Sunbeds double risk of cancer

Sunbed users are more than twice as likely to develop skin cancer, and the young are at extra risk, scientists in the US have warned.
  
  


Sunbed users are more than twice as likely to develop skin cancer, and the young are at extra risk, scientists in the US have warned.

In the Journal of the National Cancer Institute the researchers report on interviews with 1,500 people in New Hampshire, aged 25 to 74, covering exposure to the sun or sunlamps, smoking, tendency to sunburn and radiation treatment. The group included more than 800 newly diagnosed with skin cancers and 540 free of the disease.
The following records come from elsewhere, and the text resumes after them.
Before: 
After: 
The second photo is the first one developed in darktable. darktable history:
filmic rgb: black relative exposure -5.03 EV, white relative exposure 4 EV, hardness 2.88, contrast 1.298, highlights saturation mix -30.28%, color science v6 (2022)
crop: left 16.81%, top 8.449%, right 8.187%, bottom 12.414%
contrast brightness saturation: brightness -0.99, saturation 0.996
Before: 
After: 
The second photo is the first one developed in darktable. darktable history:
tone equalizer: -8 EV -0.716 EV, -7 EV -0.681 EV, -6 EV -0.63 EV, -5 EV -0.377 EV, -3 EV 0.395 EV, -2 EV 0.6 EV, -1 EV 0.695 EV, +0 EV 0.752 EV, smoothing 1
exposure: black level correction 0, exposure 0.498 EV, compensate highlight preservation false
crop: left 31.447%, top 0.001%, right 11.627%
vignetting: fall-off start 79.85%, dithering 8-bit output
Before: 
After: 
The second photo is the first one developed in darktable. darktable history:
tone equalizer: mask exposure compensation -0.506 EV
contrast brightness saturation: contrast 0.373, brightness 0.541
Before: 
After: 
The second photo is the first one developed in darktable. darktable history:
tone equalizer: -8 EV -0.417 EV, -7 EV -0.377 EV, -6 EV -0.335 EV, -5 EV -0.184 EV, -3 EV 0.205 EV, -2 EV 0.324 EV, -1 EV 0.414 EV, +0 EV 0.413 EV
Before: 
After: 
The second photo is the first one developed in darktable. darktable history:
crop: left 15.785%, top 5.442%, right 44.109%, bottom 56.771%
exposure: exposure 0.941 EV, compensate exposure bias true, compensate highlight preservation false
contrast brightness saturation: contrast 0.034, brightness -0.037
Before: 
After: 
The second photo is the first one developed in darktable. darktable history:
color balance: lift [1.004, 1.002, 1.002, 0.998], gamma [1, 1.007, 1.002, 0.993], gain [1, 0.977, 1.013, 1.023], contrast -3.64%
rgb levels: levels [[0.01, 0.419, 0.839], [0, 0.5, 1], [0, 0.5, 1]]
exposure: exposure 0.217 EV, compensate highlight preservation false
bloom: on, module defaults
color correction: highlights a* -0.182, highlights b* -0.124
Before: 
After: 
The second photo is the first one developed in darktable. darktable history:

Those using tanning lamps were 2.5 times more likely to develop squamous cell carcinoma and 1.5 times more likely to develop basal cell carcinoma, the survey found.

Margaret Karagas, of Dartmouth medical school, said: "Tanning lamps mimic sunlight [with] an intense, concentrated dose of ultraviolet radiation. We'd predict people using [them] may get cancers."

Lamp users often got a burn like sunburn, which is linked to cancers. Dr Karagas said the younger the lamp user the greater the risk; sun exposure early in life played a role in cancer risk.

"There is no such thing as a safe tan," said a spokesperson for Cancer Research UK. "A tan is actually the body's response to DNA damage."